Onze kinderen zijn inmiddels volwassenen. Opgegroeid in het emigratieland. Gespeeld met Ozzie kids. Anzac day herdacht. 

De Kerstman uitgenodigd om in de hitte mee te eten aan de barbecue. Schooluniformen gedragen. Gestudeerd in de Engelse voertaal. Footy gespeeld. Op de golven van de oceaan gesurfd. In fourwheeldrives de bush in getrokken. Zelfstandige dochters en zoon geworden, volwassenen waar ik veel van leer.

En vaak hoor ik ze met me praten, denkbeeldig, als de twijfel weer eens de overhand neemt.

‘Mum, we houden nu van twee countries. We zijn voorberecht.’

‘Het is bevoorrecht.’ Ik glimlach terwijl ik me afvraag of ik ze het Nederlands goed genoeg geleerd heb.

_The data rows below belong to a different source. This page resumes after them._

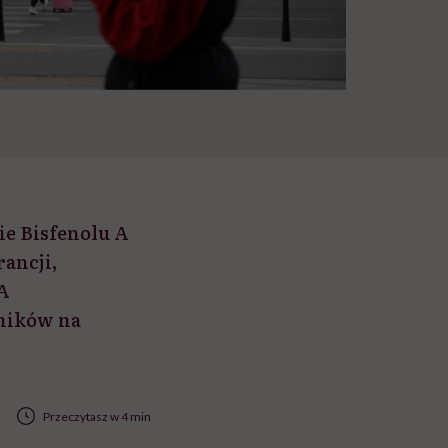
ie Bisfenolu A
ancji,
PA
mników na
Przeczytasz w 4 min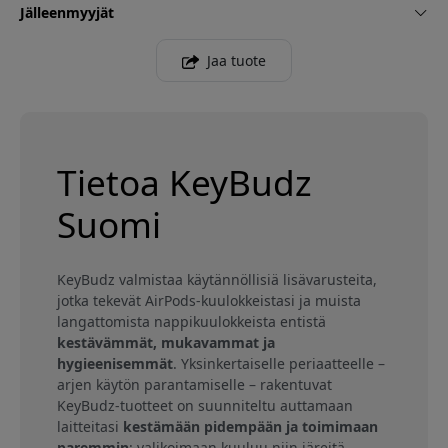
Jälleenmyyjät
Jaa tuote
Tietoa KeyBudz
Suomi
KeyBudz valmistaa käytännöllisiä lisävarusteita,
jotka tekevät AirPods-kuulokkeistasi ja muista
langattomista nappikuulokkeista entistä
kestävämmät, mukavammat ja
hygieenisemmät
. Yksinkertaiselle periaatteelle –
arjen käytön parantamiselle – rakentuvat
KeyBudz-tuotteet on suunniteltu auttamaan
laitteitasi
kestämään pidempään ja toimimaan
paremmin
: valikoimaan kuuluu niin järeitä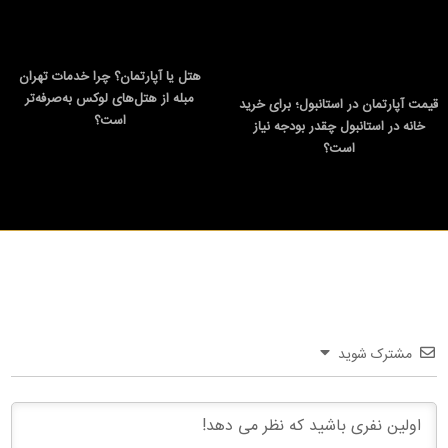
هتل یا آپارتمان؟ چرا خدمات تهران
مبله از هتل‌های لوکس به‌صرفه‌تر
قیمت آپارتمان در استانبول؛ برای خرید
است؟
خانه در استانبول چقدر بودجه نیاز
است؟
مشترک شوید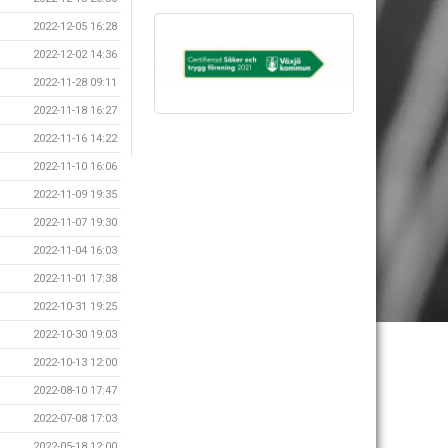
2022-12-05 16:28
2022-12-02 14:36
2022-11-28 09:11
2022-11-18 16:27
2022-11-16 14:22
2022-11-10 16:06
2022-11-09 19:35
2022-11-07 19:30
2022-11-04 16:03
2022-11-01 17:38
2022-10-31 19:25
2022-10-30 19:03
2022-10-13 12:00
2022-08-10 17:47
2022-07-08 17:03
2022-05-18 12:00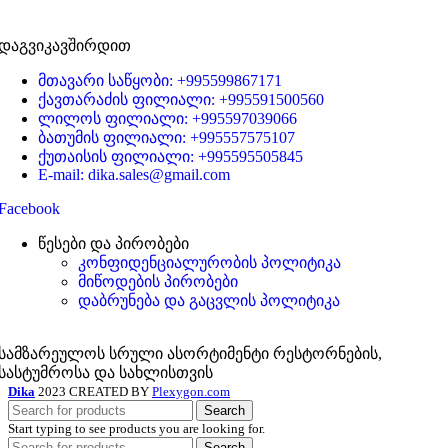
დაგვიკავშირდით
მთავარი საწყობი: +995599867171
ქავთარაძის ფილიალი: +995591500560
ლილოს ფილიალი: +995597039066
ბათუმის ფილიალი: +995557575107
ქუთაისის ფილიალი: +995595505845
E-mail: dika.sales@gmail.com
Facebook
წესები და პირობები
კონფიდენციალურობის პოლიტიკა
მიწოდების პირობები
დაბრუნება და გაცვლის პოლიტიკა
სამზარეულოს სრული ასორტიმენტი რესტორნების,
სასტუმროსა და სახლისთვის
Dika
2023 CREATED BY
Plexygon.com
Search
Start typing to see products you are looking for.
Search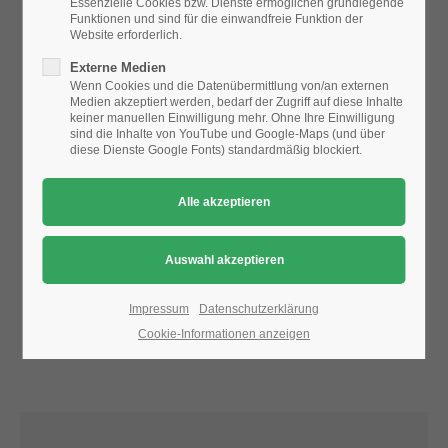
Essenzielle Cookies bzw. Dienste ermöglichen grundlegende
Funktionen und sind für die einwandfreie Funktion der
Website erforderlich.
24h
Aufgrund der Datenschutzeinstellungen wird die Karte
Externe Medien
/ 365days
nicht angezeigt.
Wenn Cookies und die Datenübermittlung von/an externen
Medien akzeptiert werden, bedarf der Zugriff auf diese Inhalte
Bitte ändern Sie die
Datenschutz-Einstellungen
, indem Sie
keiner manuellen Einwilligung mehr. Ohne Ihre Einwilligung
auch "externe Medien" zulassen.
sind die Inhalte von YouTube und Google-Maps (und über
diese Dienste Google Fonts) standardmäßig blockiert.
We offer support for our customers
Mon - Fri 8:00am - 5:00pm
(GMT +1)
Get in touch
Cybersteel Inc.
376-293 City Road, Suite 600
San Francisco, CA 94102
Impressum
Datenschutzerklärung
Cookie-Informationen anzeigen
Have any questions?
+44 1234 567 890
Drop us a line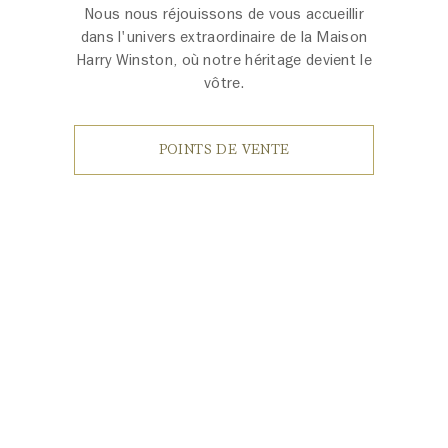
Nous nous réjouissons de vous accueillir
dans l'univers extraordinaire de la Maison
Harry Winston, où notre héritage devient le
vôtre.
POINTS DE VENTE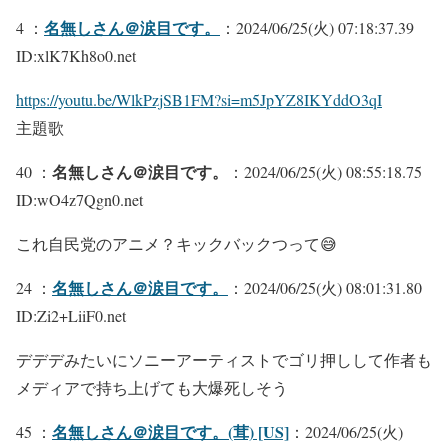
名無しさん＠涙目です。
4 ：
：2024/06/25(火) 07:18:37.39
ID:xlK7Kh8o0.net
https://youtu.be/WlkPzjSB1FM?si=m5JpYZ8IKYddO3qI
主題歌
名無しさん＠涙目です。
40 ：
：2024/06/25(火) 08:55:18.75
ID:wO4z7Qgn0.net
これ自民党のアニメ？キックバックつって😅
名無しさん＠涙目です。
24 ：
：2024/06/25(火) 08:01:31.80
ID:Zi2+LiiF0.net
デデデみたいにソニーアーティストでゴリ押しして作者も
メディアで持ち上げても大爆死しそう
名無しさん＠涙目です。(茸) [US]
45 ：
：2024/06/25(火)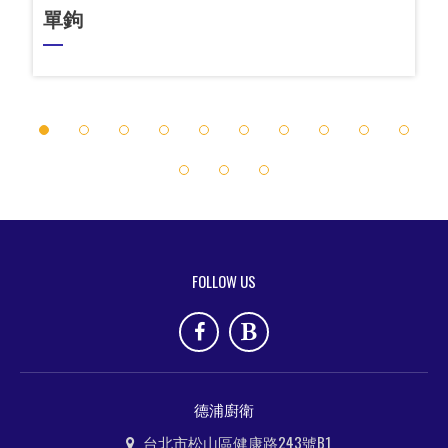
單鉤
1
2
3
4
5
6
7
8
9
10
11
12
13
FOLLOW US
德浦廚衛
台北市松山區健康路243號B1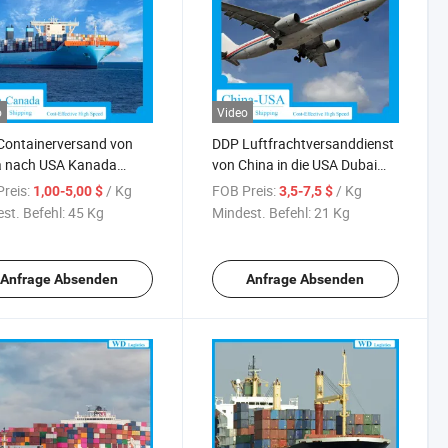
o
Video
Containerversand von
DDP Luftfrachtversanddienst
a nach USA Kanada
von China in die USA Dubai
gzhou Logistik
VAE Vereinigte Arabische
reis:
/ Kg
FOB Preis:
/ Kg
1,00-5,00 $
3,5-7,5 $
acht nach Australien
Emirate Saudi-Arabien Preis
st. Befehl:
45 Kg
Mindest. Befehl:
21 Kg
Lieferung
Anfrage Absenden
Anfrage Absenden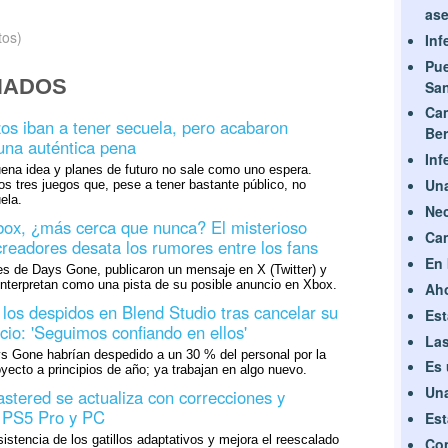
ase
tos)
Inf
Pue
NADOS
Sa
Ca
zos iban a tener secuela, pero acabaron
Ber
una auténtica pena
Inf
ena idea y planes de futuro no sale como uno espera.
Una
os tres juegos que, pese a tener bastante público, no
ela.
Nec
ox, ¿más cerca que nunca? El misterioso
Cam
readores desata los rumores entre los fans
En 
es de Days Gone, publicaron un mensaje en X (Twitter) y
interpretan como una pista de su posible anuncio en Xbox.
Aho
los despidos en Blend Studio tras cancelar su
Est
cio: 'Seguimos confiando en ellos'
Las
s Gone habrían despedido a un 30 % del personal por la
Es 
yecto a principios de año; ya trabajan en algo nuevo.
Una
tered se actualiza con correcciones y
 PS5 Pro y PC
Est
sistencia de los gatillos adaptativos y mejora el reescalado
Com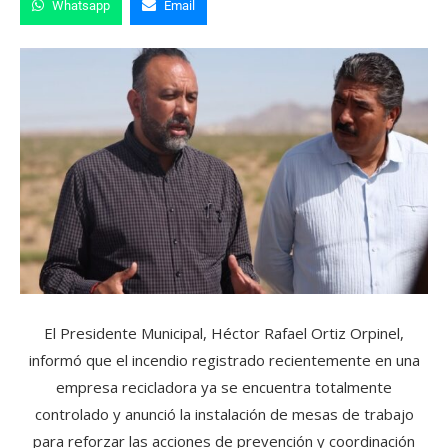
Whatsapp
Email
El Presidente Municipal, Héctor Rafael Ortiz Orpinel,
informó que el incendio registrado recientemente en una
empresa recicladora ya se encuentra totalmente
controlado y anunció la instalación de mesas de trabajo
para reforzar las acciones de prevención y coordinación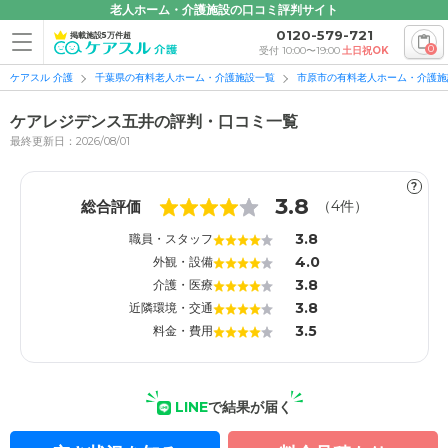
老人ホーム・介護施設の口コミ評判サイト
0120-579-721
掲載施設5万件超
0
受付 10:00〜19:00
土日祝OK
ケアスル 介護
千葉県の有料老人ホーム・介護施設一覧
市原市の有料老人ホーム・介護施
ケアレジデンス五井の評判・口コミ一覧
最終更新日：2026/08/01
?
1
1
3.8
総合評価
（
4
件）
3.8
職員・スタッフ
4.0
外観・設備
3.8
介護・医療
3.8
近隣環境・交通
3.5
料金・費用
LINE
で結果が届く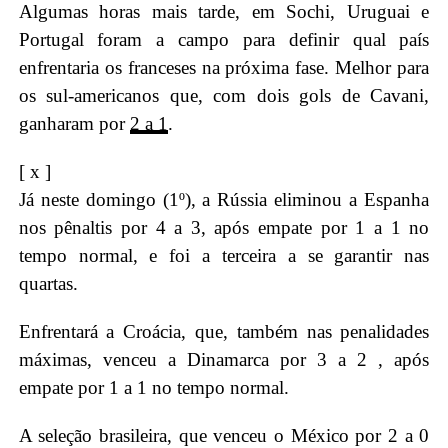
Algumas horas mais tarde, em Sochi, Uruguai e
Portugal foram a campo para definir qual país
enfrentaria os franceses na próxima fase. Melhor para
os sul-americanos que, com dois gols de Cavani,
ganharam por
2 a 1
.
[ x ]
Já neste domingo (1º), a Rússia eliminou a Espanha
nos pênaltis por 4 a 3, após empate por 1 a 1 no
tempo normal, e foi a terceira a se garantir nas
quartas.
Enfrentará a Croácia, que, também nas penalidades
máximas, venceu a Dinamarca por 3 a 2 , após
empate por 1 a 1 no tempo normal.
A seleção brasileira, que venceu o México por 2 a 0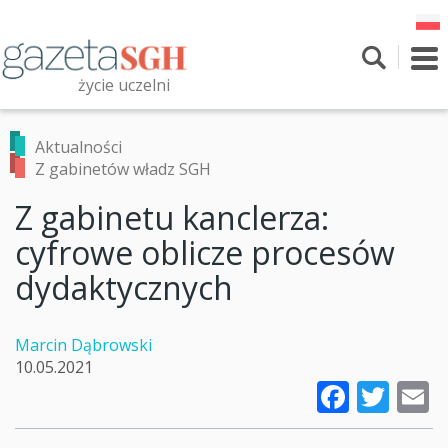
Przejdź
do
treści
To
nav
życie uczelni
Szukaj
Przeszukaj witrynę
Aktualności
Z gabinetów władz SGH
Z gabinetu kanclerza:
cyfrowe oblicze procesów
dydaktycznych
Marcin Dąbrowski
10.05.2021
Faceb
Twi
E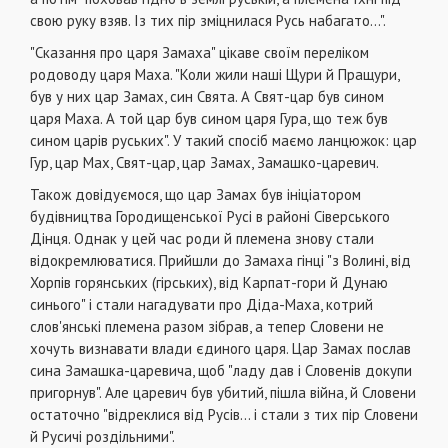
свою руку взяв. Із тих пір зміцнилася Русь набагато...".
"Сказання про царя Замаха" цікаве своїм переліком
родоводу царя Маха. "Коли жили наші Щури й Пращури,
був у них цар Замах, син Свята. А Свят-цар був сином
царя Маха. А той цар був сином царя Гура, що теж був
сином царів руських". У такий спосіб маємо ланцюжок: цар
Гур, цар Мах, Свят-цар, цар Замах, Замашко-царевич.
Також довідуємося, що цар Замах був ініціатором
будівництва Городищенської Русі в районі Сіверського
Дінця. Однак у цей час роди й племена знову стали
відокремлюватися. Прийшли до Замаха гінці "з Волині, від
Хорпів горянських (гірських), від Карпат-гори й Дунаю
синього" і стали нагадувати про Діда-Маха, котрий
слов'янські племена разом зібрав, а тепер Словени не
хочуть визнавати влади єдиного царя. Цар Замах послав
сина Замашка-царевича, щоб "ладу дав і Словенів докупи
пригорнув". Але царевич був убитий, пішла війна, й Словени
остаточно "відреклися від Русів... і стали з тих пір Словени
й Русичі роздільними".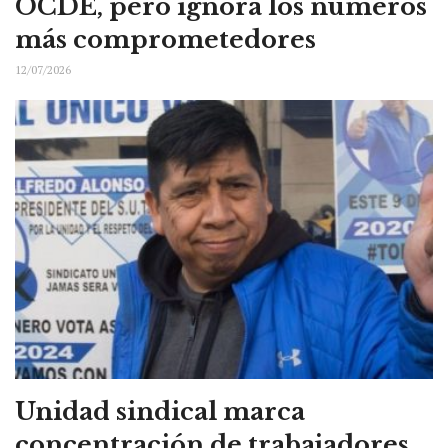
OCDE, pero ignora los números
más comprometedores
12/07/2026
Unidad sindical marca
concentración de trabajadores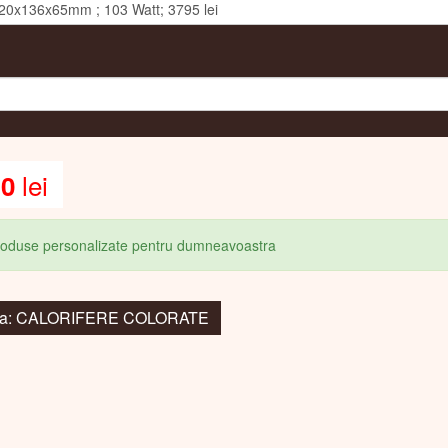
produse personalizate pentru dumneavoastra
 la: CALORIFERE COLORATE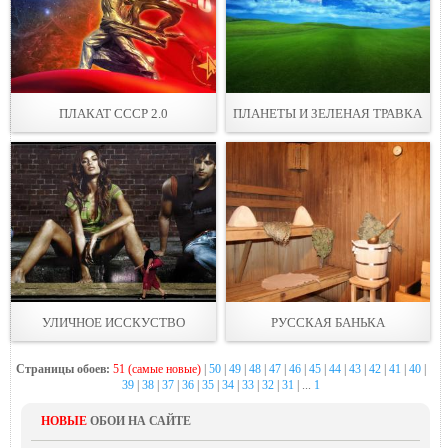
ПЛАКАТ СССР 2.0
ПЛАНЕТЫ И ЗЕЛЕНАЯ ТРАВКА
УЛИЧНОЕ ИССКУСТВО
РУССКАЯ БАНЬКА
Страницы обоев:
51 (самые новые)
|
50
|
49
|
48
|
47
|
46
|
45
|
44
|
43
|
42
|
41
|
40
|
39
|
38
|
37
|
36
|
35
|
34
|
33
|
32
|
31
| ...
1
НОВЫЕ
ОБОИ НА САЙТЕ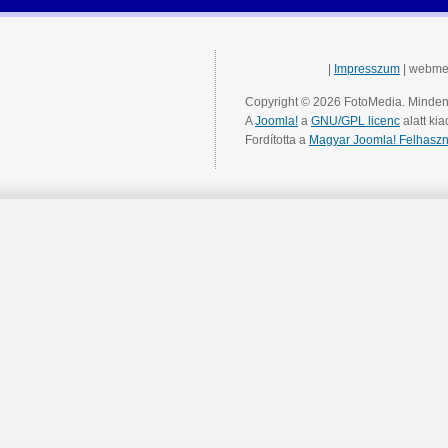
|
Impresszum
| webme
Copyright © 2026 FotoMedia. Minden 
A
Joomla!
a
GNU/GPL licenc
alatt kia
Fordította a
Magyar Joomla! Felhaszn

‘Nou ja, what’s in a taal? Maar is het not great dat wij altijd kunnen kiezen waar we willen wonen? Je hebt ons juist zoveel opportunities gegeven.’

‘Maar je familie dan? Dat je daar niet mee bent opgegroeid?’

En ik hoor hun weerwoord. ‘Hoe weet jij dan dat dat per definitie leuk zou zijn geweest? Ben je een toekomstvoorspellende mother, soms?’

En één van de drie voegt er nog aan toe: ‘Jij bent toch onze family? En dad?’ En met een knipoog vervolgt de derde: ‘Of twijfel je daar zelfs ook aan?’